Councilwoman Dee Howard attended the Mardis Gras themed dance on Friday night with friends and former classmates as part of the homecoming celebration. According to Howard, her father Percy was “dedicated to the students at Sam Houston High and served in several capacities at the school over the years”.

Percy Howard began at Sam Houston High School as a teacher, coach, counselor and principal.  When the schools merged in the late ‘60s, he continued his career as vice-principal, counselor and administrator of the alternative school. After his retirement, he founded the Howard Educational Scholarship Fund for exceptional high school seniors.

Johnny Williams, who also attended the event, paused to share fond memories about Mr. Howard with his daughter Dee. 

“I graduated from Sam Houston High School in 1959,” said Williams. “Coach Howard was with me in both football and track”. The councilwoman wholeheartedly agreed that her father loved sports as much as academics.

“The best thing about this weekend is seeing all my old friends,” said event organizer Carol Jefferson. Jefferson was joined by Alma Harden, Maxceen Crawford and Betty Garrett of the Samuel Walker Houston Elementary Alumni Association, the organization that sponsors the homecoming event every other year. The group gave out complimentary beads and masks at the event, and a deejay was on hand playing dance classics from decades past for the crowd’s enjoyment.
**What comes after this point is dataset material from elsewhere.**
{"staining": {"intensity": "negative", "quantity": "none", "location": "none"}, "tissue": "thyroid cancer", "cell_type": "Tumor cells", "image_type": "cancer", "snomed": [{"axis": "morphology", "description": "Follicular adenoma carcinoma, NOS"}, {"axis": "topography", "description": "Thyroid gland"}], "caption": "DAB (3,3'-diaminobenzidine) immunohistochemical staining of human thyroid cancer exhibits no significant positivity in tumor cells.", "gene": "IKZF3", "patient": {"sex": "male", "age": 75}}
Alfonso and Allyson Watts were seen enjoying refreshments provided by the alumni association. Sam Houston Elementary Alumni Edwina Edmond and Sandra Wallace celebrated in Mardis Gras attire along with their friend Donna Gilbert. Kijana Wiseman of Rosenwald Acres posed for  pictures between greeting new friends and old. 
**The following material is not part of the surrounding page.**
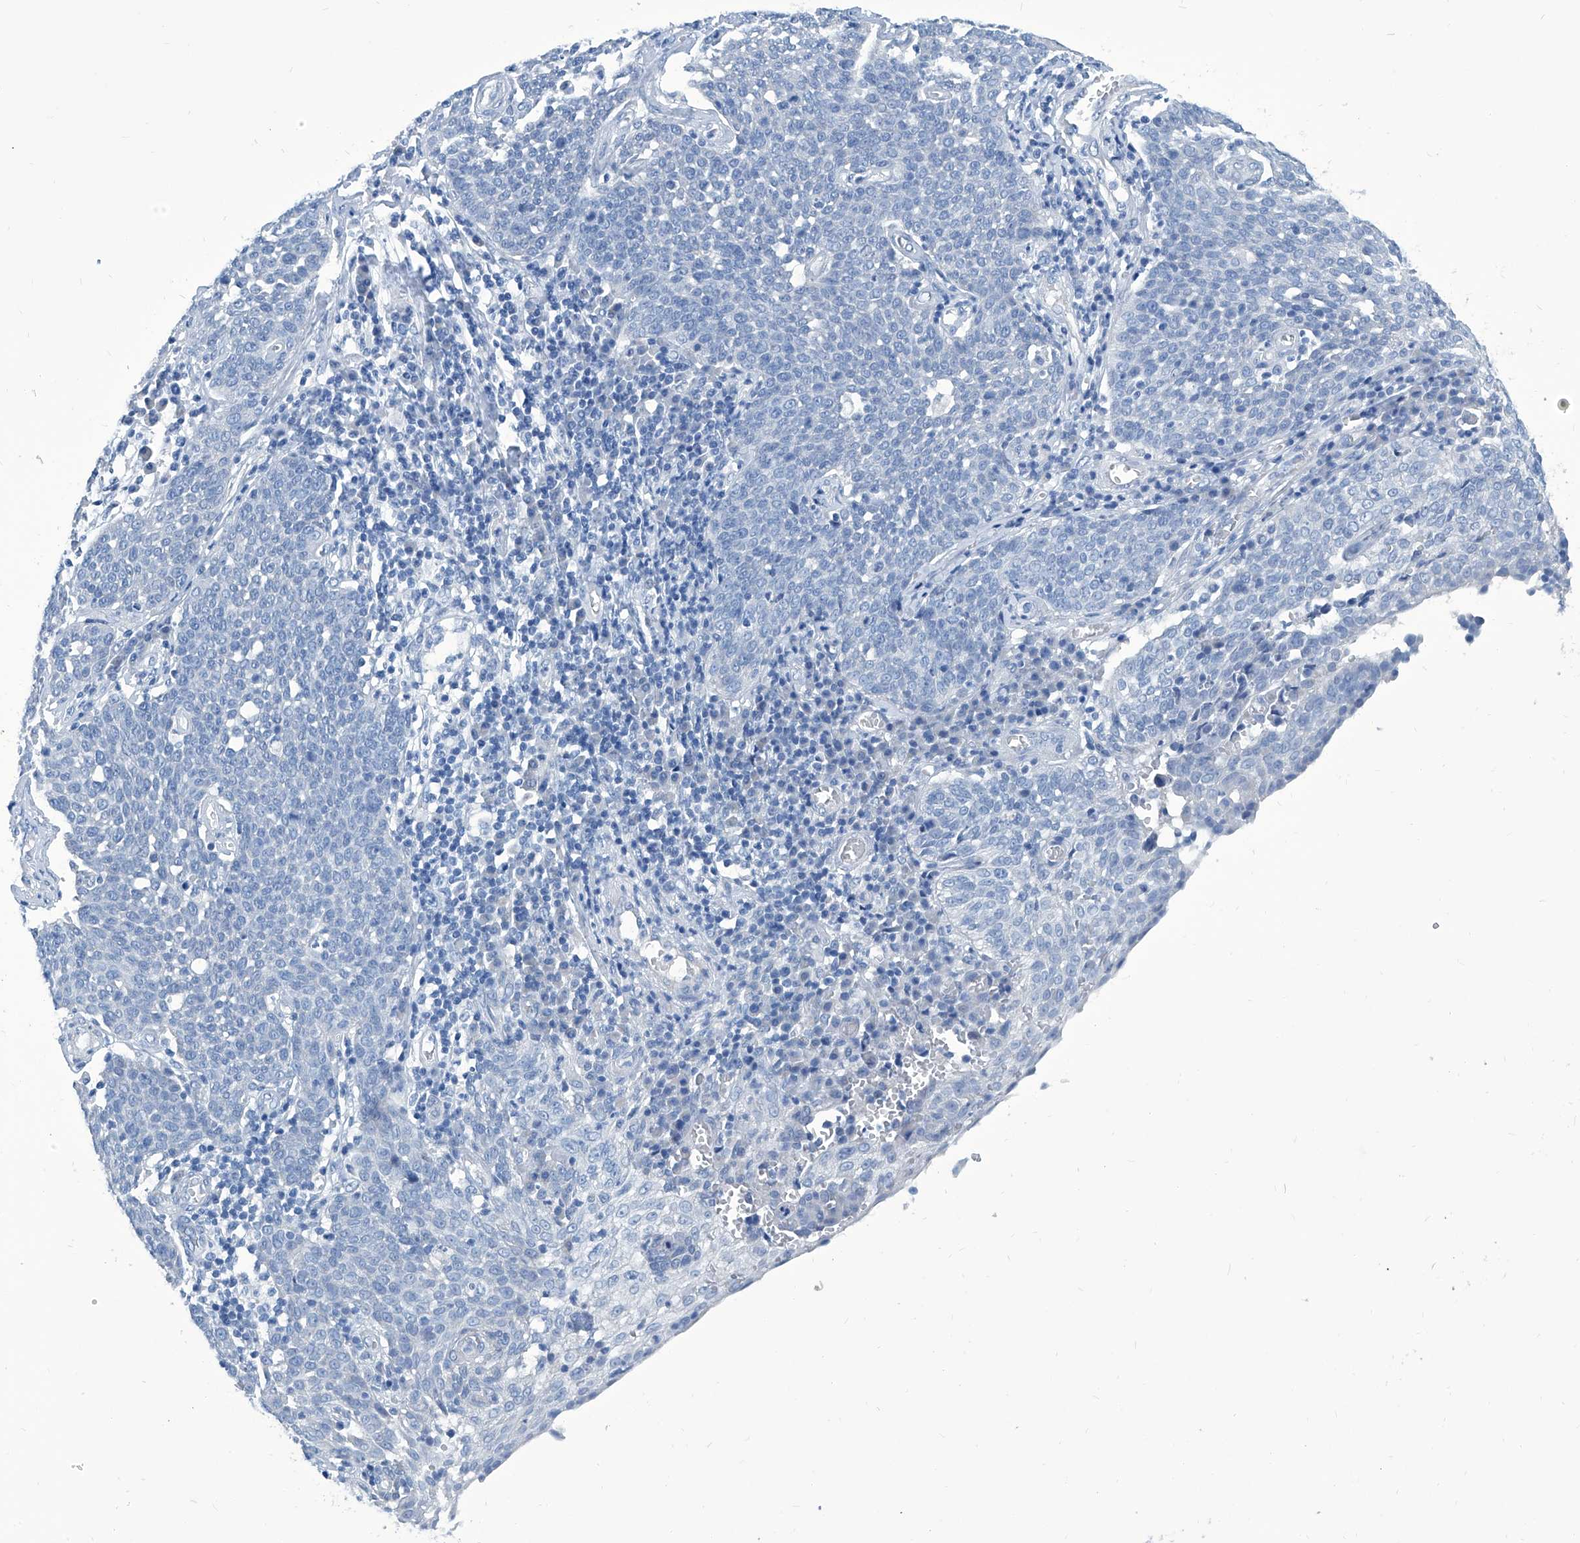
{"staining": {"intensity": "negative", "quantity": "none", "location": "none"}, "tissue": "cervical cancer", "cell_type": "Tumor cells", "image_type": "cancer", "snomed": [{"axis": "morphology", "description": "Squamous cell carcinoma, NOS"}, {"axis": "topography", "description": "Cervix"}], "caption": "An immunohistochemistry micrograph of cervical cancer (squamous cell carcinoma) is shown. There is no staining in tumor cells of cervical cancer (squamous cell carcinoma). The staining is performed using DAB brown chromogen with nuclei counter-stained in using hematoxylin.", "gene": "ZNF519", "patient": {"sex": "female", "age": 34}}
Rosenwald Acres is the recently inherited property of Wiseman and the former site of another  historically black school that was founded by her ancestors. The Rosenwald Fund was a direct contributor to Samuel Walker Houston’s early days of school expansion that educated the black community in Walker County before desegregation. 

The attendants of this event represent those who experienced segregation first hand and the long road to full integration in the education system we have today. Each person carries the trials, tribulations, determination, and pride of everything that Samuel Walker Houston stood for in his life long quest to better his community. Due to his diligence and belief that education is a human right that everyone should be able to access, his legacy lives on.